__Excerpted text__.
# Stoney creek bouys again!!!!!



## Beave (Aug 26, 2002)

Hopefully a peaceful resolution is worked out.

I dont' know the area, but is this the only walleye lake in the area? I know you guys have a right to fish there, but I also understand wanting to be able to set up a course like this. It sounds like it is a high school sport, not just some rich rowing club taking over your lake.

On a side note, imagine their disgust when they show up for their even to find their course filled with anchored fisherman. Maybe we can get Walleye Mike to wear a hot pink speedo.


----------



## ESOX (Nov 20, 2000)

Ray,
I would like to thank you for your efforts on our behalf.


----------



## WALLEYE MIKE (Jan 7, 2001)

Beave, its not a high school team. Its is a rich rowing club. I'd rather see Esox in a pink speedo. Its not really a hot walleye lake but the point is its such a small lake with other much larger lakes in a 30 mile area. They take up the whole lake for a whole month. This lake is convienant for me because its 2 minutes from home. And if they need permits so be it. Whats wrong with putting a course on Pontiac lake, Cass lake, Orchard lake which are triple the size Stoney is.

Ray, you get my thanks again for all your efforts.


----------



## WALLEYE MIKE (Jan 7, 2001)

Ray, can you expand on the "seems to be some resistance" and "going to have problems" and "moving forward with what the law requires". Or is this something we need not know.

__Exercise__.
Copy out the Stoney Creek buoy thread word for word, everything from "I dont' know" down to "on our behalf.".

Bounding box coordinate data
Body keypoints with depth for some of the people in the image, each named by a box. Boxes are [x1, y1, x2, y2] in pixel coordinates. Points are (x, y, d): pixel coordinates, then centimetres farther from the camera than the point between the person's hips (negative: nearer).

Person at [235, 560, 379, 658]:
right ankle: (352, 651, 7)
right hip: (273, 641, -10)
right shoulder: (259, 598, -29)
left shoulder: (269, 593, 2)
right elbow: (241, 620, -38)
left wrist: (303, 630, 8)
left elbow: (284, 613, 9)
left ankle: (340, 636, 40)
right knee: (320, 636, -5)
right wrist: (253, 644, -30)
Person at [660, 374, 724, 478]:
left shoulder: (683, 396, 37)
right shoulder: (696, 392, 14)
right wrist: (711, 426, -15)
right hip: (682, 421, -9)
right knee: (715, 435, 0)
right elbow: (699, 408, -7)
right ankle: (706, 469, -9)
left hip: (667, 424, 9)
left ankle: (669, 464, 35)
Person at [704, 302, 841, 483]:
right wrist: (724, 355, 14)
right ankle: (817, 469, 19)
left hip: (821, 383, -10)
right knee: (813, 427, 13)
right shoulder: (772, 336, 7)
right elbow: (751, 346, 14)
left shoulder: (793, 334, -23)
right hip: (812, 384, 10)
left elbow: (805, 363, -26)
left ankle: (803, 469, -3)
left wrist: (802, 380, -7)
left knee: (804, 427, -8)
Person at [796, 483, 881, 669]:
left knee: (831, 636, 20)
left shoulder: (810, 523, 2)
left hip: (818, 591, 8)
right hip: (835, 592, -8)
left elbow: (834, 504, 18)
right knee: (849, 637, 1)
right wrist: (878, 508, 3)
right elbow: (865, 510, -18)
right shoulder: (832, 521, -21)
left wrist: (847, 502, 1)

__Task output__.
I dont' know the area, but is this the only walleye lake in the area? I know you guys have a right to fish there, but I also understand wanting to be able to set up a course like this. It sounds like it is a high school sport, not just some rich rowing club taking over your lake.

On a side note, imagine their disgust when they show up for their even to find their course filled with anchored fisherman. Maybe we can get Walleye Mike to wear a hot pink speedo.


----------



## ESOX (Nov 20, 2000)

Ray,
I would like to thank you for your efforts on our behalf.